View attachment 326791
If that is the case then explain how the Ottomans 80k stack just walked from point A to point B through my fort in Trebizond (and another 10k is in the process of doing the same thing). Because I can guarantee you that there is no way a human player would be able to just blatantly ignore that fort and walk on by while the garrison cheers them on and wishes them a happy journey.
And while we're on the topic of "any special exemptions" for the AI, it seems to me (and please do correct me if I'm wrong because I'm trying to figure out how this insanity works) that if the player takes an enemy AI keep that this keep then doesn't project any ZoC to block the enemy. Whereas if the AI takes one of the players keeps it does project a ZoC.
It's almost as if, and I'll give Pdx the benefit of the doubt and say that this is not the case, this whole thing with forts and ZoC was designed to confuse and annoy the players with rules that half the time dont even seem to make sense and with outcomes that are too hard to predict.
Edit: Infact the state that the "fort system" is in at the moment breaks any sense of immersion and instead of being a tool to be used it feels more like an annoyance that you have to learn to play around.

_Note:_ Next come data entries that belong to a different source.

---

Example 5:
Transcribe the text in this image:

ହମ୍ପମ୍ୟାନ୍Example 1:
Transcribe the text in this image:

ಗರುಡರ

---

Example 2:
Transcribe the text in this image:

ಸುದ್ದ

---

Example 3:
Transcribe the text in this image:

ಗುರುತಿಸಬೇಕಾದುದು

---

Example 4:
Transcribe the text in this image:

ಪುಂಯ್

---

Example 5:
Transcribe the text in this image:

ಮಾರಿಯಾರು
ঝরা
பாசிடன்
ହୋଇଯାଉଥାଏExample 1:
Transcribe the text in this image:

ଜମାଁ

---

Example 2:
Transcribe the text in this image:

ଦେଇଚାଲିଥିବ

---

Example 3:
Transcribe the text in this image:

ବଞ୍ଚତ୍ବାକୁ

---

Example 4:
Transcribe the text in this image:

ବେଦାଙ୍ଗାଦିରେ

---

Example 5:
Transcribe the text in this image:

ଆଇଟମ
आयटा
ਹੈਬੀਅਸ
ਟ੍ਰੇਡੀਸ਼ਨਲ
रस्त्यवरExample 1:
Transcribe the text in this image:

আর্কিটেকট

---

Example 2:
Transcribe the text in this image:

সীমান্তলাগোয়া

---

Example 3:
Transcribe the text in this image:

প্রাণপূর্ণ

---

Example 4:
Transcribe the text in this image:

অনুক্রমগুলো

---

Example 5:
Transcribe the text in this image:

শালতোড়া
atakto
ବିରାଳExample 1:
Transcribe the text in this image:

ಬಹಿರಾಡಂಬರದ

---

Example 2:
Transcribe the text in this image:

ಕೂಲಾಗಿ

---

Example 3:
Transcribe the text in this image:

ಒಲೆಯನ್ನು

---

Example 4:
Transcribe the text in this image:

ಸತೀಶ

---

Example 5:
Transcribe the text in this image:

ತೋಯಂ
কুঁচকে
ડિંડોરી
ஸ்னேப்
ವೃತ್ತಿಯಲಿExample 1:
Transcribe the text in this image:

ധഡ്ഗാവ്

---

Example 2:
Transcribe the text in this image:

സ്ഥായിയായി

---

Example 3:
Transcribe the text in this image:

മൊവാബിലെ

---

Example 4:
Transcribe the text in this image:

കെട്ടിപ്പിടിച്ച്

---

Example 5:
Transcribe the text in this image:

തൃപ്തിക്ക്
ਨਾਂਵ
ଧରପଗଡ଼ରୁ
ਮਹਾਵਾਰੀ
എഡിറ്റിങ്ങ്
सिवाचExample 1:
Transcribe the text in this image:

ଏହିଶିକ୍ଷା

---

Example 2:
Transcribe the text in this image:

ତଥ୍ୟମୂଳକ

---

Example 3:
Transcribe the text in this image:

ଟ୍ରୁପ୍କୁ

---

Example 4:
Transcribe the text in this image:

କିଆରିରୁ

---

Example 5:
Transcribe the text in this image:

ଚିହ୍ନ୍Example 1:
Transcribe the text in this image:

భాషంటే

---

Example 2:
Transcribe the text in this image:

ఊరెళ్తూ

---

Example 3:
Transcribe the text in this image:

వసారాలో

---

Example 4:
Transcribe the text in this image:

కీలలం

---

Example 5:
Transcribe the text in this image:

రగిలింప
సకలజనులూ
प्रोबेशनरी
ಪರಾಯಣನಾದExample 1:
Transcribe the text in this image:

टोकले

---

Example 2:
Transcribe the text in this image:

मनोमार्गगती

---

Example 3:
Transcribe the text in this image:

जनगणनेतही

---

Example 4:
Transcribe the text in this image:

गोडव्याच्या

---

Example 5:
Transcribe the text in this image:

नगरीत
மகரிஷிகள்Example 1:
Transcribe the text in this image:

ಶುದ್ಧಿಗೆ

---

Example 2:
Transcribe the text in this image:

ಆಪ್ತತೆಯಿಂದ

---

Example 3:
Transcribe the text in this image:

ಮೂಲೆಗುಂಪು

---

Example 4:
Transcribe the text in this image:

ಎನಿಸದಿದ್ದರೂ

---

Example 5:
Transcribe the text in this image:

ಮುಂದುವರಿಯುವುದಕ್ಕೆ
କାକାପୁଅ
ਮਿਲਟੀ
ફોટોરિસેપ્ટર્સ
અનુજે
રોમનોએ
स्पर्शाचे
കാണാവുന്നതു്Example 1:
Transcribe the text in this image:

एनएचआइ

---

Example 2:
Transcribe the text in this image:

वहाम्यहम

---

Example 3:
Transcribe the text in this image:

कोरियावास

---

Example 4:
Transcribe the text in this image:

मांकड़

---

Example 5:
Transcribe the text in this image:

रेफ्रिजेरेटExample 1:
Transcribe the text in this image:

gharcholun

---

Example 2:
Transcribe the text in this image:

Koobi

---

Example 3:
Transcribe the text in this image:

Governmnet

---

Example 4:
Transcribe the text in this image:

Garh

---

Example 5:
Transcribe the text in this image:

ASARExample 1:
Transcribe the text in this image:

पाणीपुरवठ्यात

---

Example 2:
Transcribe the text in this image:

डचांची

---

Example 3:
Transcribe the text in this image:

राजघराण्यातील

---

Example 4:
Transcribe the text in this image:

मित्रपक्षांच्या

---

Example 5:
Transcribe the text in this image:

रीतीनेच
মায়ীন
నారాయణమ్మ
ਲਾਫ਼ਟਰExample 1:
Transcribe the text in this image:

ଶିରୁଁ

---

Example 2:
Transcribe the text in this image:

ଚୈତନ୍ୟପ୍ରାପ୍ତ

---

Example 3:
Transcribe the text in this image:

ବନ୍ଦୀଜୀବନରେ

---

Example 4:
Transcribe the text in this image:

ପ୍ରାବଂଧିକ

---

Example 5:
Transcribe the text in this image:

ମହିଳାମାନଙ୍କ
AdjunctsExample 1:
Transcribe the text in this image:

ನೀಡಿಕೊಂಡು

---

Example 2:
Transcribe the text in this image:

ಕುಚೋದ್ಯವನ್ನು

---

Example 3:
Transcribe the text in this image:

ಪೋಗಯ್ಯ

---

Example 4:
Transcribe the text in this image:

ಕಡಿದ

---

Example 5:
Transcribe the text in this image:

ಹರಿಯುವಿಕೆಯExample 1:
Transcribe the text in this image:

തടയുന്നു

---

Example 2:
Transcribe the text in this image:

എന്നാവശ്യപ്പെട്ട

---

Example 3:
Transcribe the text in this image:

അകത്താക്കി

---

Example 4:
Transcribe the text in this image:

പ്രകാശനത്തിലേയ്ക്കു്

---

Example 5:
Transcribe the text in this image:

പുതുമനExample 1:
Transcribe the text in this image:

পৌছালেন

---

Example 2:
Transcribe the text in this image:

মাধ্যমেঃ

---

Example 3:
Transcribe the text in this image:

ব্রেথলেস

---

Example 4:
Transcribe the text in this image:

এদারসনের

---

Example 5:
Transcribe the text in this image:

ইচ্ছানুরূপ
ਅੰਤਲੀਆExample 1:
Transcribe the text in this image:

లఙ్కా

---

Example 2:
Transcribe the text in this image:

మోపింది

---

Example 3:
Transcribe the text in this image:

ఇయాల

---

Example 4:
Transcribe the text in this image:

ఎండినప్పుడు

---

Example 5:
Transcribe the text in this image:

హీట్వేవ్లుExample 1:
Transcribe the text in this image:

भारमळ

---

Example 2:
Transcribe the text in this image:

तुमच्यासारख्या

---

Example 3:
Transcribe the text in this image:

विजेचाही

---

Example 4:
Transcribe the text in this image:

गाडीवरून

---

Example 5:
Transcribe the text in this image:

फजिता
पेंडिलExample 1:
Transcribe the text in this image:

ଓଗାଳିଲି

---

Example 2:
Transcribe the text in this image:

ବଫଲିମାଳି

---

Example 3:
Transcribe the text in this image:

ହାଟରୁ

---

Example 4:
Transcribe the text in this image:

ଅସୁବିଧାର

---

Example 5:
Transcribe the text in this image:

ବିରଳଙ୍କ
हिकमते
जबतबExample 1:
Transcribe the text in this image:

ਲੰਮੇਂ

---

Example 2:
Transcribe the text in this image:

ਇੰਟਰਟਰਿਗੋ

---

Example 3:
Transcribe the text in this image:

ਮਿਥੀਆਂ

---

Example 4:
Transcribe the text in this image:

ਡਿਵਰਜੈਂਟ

And no... making the upkeep cheaper or making them give you Army Tradition isn't going to fix the underlying issues with the system.
As Makaramus said, the above works for a player as well as the AI. It's just that players tend not to even try to make a move like this, because it isn't intuitive - we see the fort, assume we can't move through it, and so never tell the army to try to move to point B. The AI doesn't have that problem, because it knows every path available to it.
And no, Paradox are not just doing this to confuse players. It's just a difficult problem. They tried replacing it with a much simpler system a few patches back, but it caused more problems than it solved.